Requirement: Your task is to repeat the entries word for word while leaving out the pictures.
═══ Exercise data
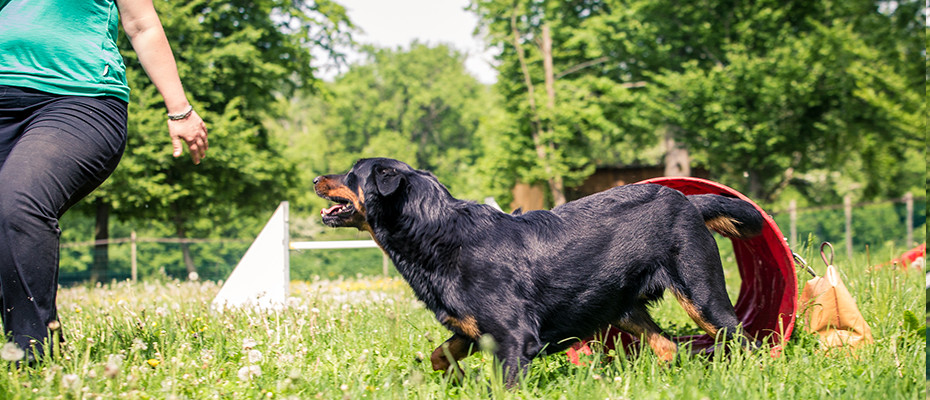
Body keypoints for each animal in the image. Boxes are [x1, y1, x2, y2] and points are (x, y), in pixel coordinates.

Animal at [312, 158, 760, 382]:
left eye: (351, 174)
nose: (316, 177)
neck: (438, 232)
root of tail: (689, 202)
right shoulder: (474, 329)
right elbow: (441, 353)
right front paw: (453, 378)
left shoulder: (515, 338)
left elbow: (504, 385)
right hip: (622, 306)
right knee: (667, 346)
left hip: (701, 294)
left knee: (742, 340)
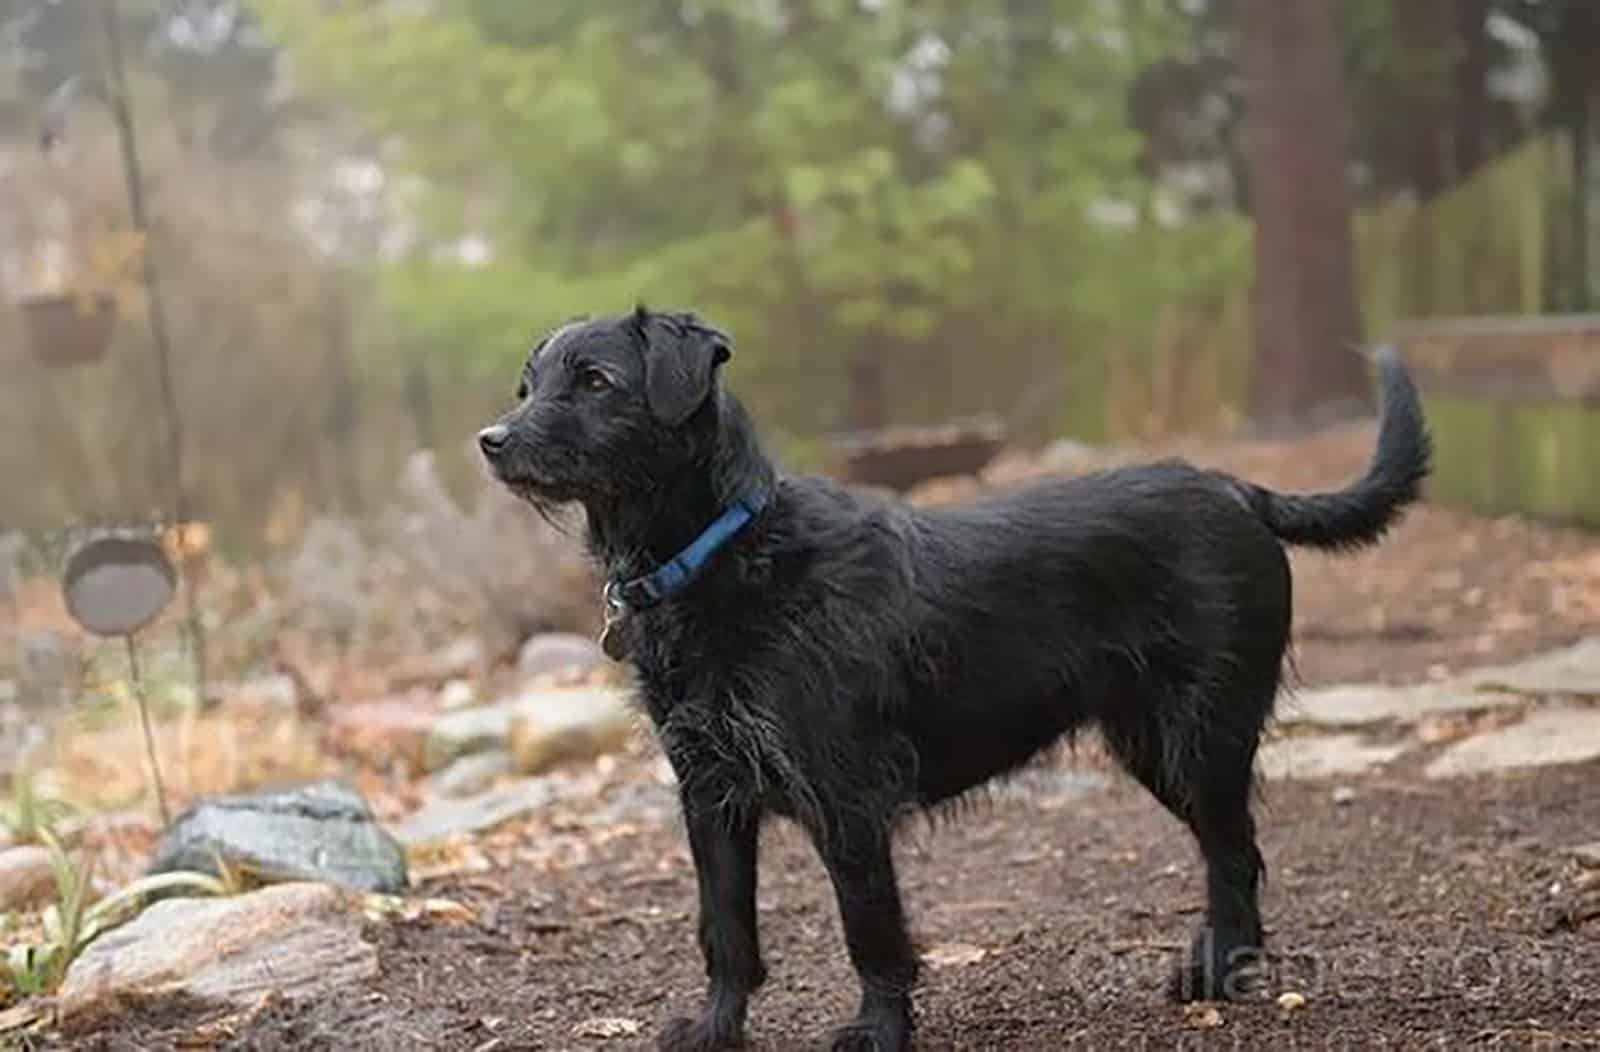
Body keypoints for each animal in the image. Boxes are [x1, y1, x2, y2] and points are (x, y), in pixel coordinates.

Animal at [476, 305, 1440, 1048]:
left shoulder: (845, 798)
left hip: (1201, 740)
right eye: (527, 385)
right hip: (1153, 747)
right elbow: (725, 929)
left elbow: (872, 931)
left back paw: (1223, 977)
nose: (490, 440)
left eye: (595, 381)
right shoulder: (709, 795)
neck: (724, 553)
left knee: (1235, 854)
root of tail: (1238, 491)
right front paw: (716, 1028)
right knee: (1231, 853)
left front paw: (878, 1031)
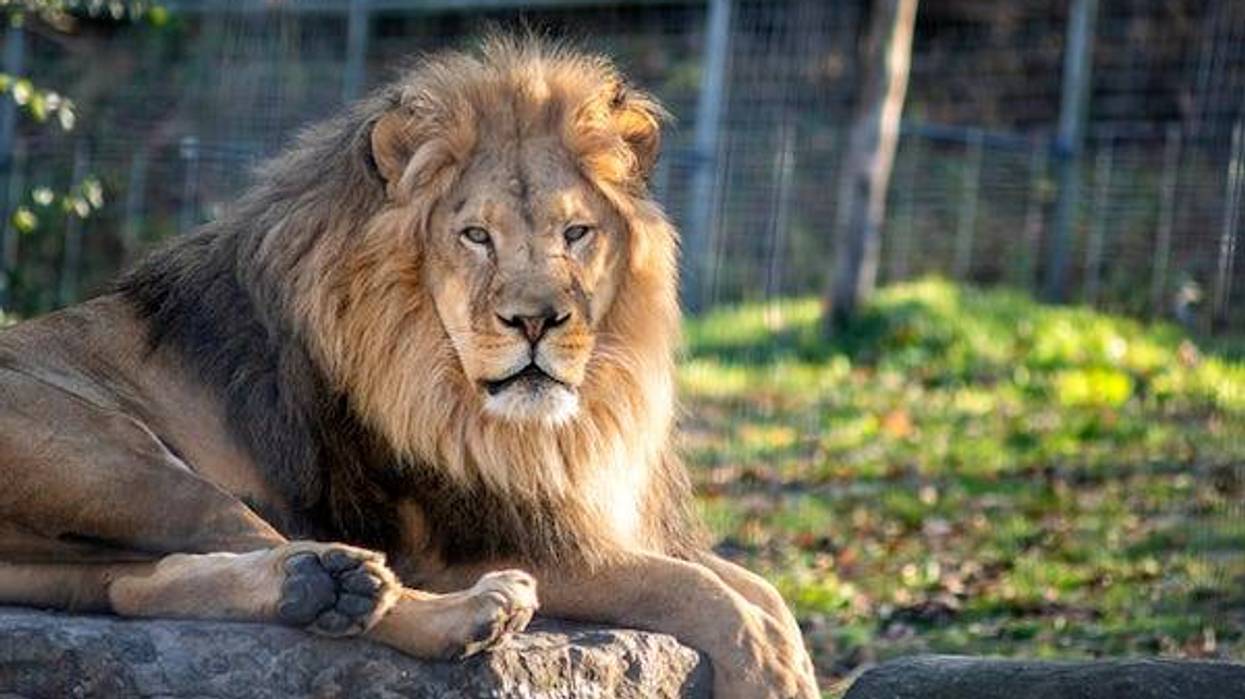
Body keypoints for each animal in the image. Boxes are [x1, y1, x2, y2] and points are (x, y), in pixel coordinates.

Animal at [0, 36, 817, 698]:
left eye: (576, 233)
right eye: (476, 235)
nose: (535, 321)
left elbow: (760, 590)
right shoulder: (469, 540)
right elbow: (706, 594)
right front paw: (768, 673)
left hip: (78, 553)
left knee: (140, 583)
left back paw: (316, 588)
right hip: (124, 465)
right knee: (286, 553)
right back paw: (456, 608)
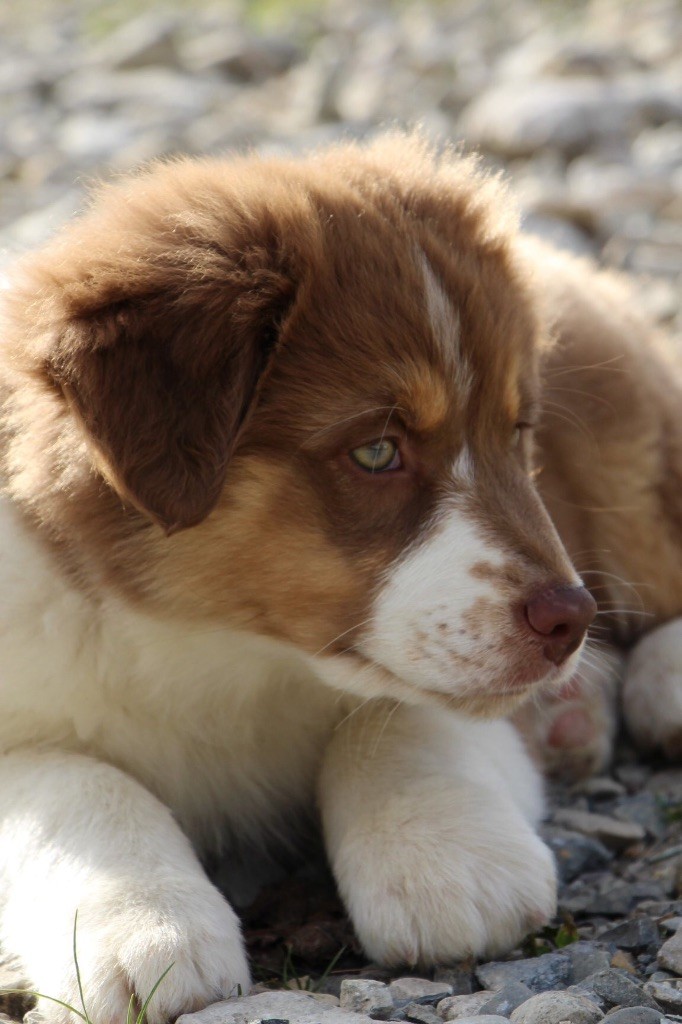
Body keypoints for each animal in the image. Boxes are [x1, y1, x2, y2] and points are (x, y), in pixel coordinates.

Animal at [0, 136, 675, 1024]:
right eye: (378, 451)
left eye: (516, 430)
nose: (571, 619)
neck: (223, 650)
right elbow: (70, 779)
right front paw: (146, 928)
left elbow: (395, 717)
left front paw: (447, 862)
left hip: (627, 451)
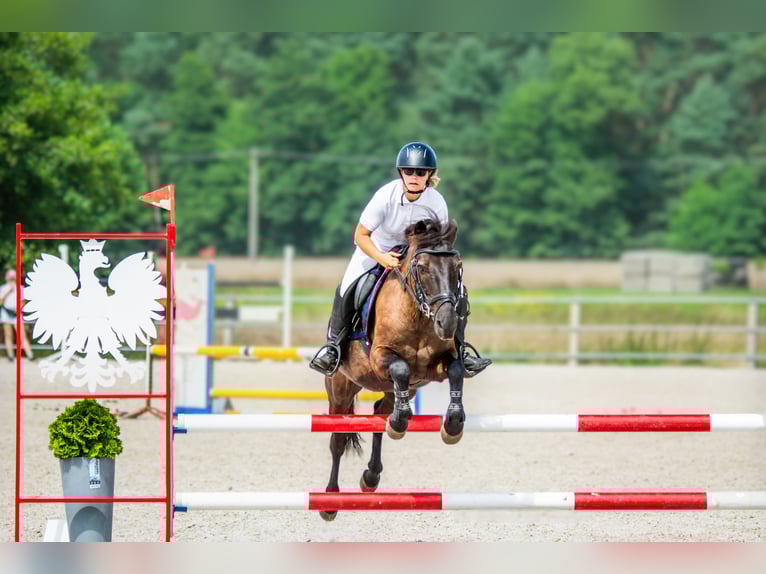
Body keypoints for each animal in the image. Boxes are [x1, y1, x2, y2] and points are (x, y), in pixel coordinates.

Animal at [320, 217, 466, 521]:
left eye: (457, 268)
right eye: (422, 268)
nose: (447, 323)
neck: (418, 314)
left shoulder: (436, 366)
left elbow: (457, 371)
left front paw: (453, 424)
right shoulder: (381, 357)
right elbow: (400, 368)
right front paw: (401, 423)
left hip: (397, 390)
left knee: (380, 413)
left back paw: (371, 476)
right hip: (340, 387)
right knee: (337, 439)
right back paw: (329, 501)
══════
Response area:
Body keypoints for each animal in the image. Boxes are [x1, y1, x2, y2] and points are (x, y), in pixel coordinates.

Animal at [312, 158, 760, 382]:
left eye: (351, 174)
nose: (316, 177)
neck: (438, 232)
root of tail: (689, 202)
right shoulder: (474, 329)
right elbow: (441, 353)
right front paw: (453, 378)
left shoulder: (515, 338)
left elbow: (504, 385)
right hip: (622, 306)
right knee: (667, 346)
left hip: (701, 294)
left knee: (742, 340)
Body keypoints for each animal in the image. Boxes are [x1, y1, x2, y2] and points are (x, y), in pixel coordinates.

Animal at [476, 305, 1440, 1048]:
left shoulder: (845, 798)
left hip: (1201, 740)
right eye: (527, 385)
right hip: (1153, 747)
right elbow: (725, 929)
left elbow: (872, 931)
left back paw: (1223, 977)
nose: (490, 440)
left eye: (595, 381)
right shoulder: (709, 795)
neck: (724, 553)
left knee: (1235, 854)
root of tail: (1238, 491)
right front paw: (716, 1028)
right knee: (1231, 853)
left front paw: (878, 1031)
Body keypoints for each animal in the image. Boxes are [x1, y1, x2, y2] and points are (x, y), in pixel coordinates.

Animal at [0, 36, 817, 698]:
left eye: (576, 233)
right eye: (476, 235)
nose: (535, 321)
left elbow: (760, 590)
right shoulder: (469, 540)
right elbow: (706, 594)
right front paw: (768, 673)
left hip: (78, 553)
left knee: (140, 583)
left back paw: (316, 588)
right hip: (124, 465)
right knee: (286, 553)
right back paw: (456, 608)
Body keypoints for each animal in the image. Boxes are [x1, y1, x2, y2] and points are (x, y), in pixel coordinates.

Animal at [0, 136, 675, 1024]:
right eye: (378, 451)
left eye: (516, 430)
nose: (571, 619)
neck: (223, 650)
right elbow: (70, 779)
right front paw: (146, 928)
left elbow: (395, 717)
left front paw: (447, 862)
left hip: (627, 451)
Body keypoints for each animal in the image. Boxes are [x1, y1, x2, y2] and points are (x, y), in pixel coordinates.

Animal at [320, 217, 466, 521]:
left eye: (457, 268)
right eye: (422, 268)
nose: (447, 323)
neck: (418, 314)
left shoulder: (436, 366)
left elbow: (457, 371)
left front paw: (453, 424)
right shoulder: (381, 357)
right elbow: (400, 368)
right front paw: (401, 423)
left hip: (397, 390)
left knee: (380, 413)
left back paw: (371, 476)
right hip: (340, 387)
right knee: (337, 439)
right back paw: (329, 501)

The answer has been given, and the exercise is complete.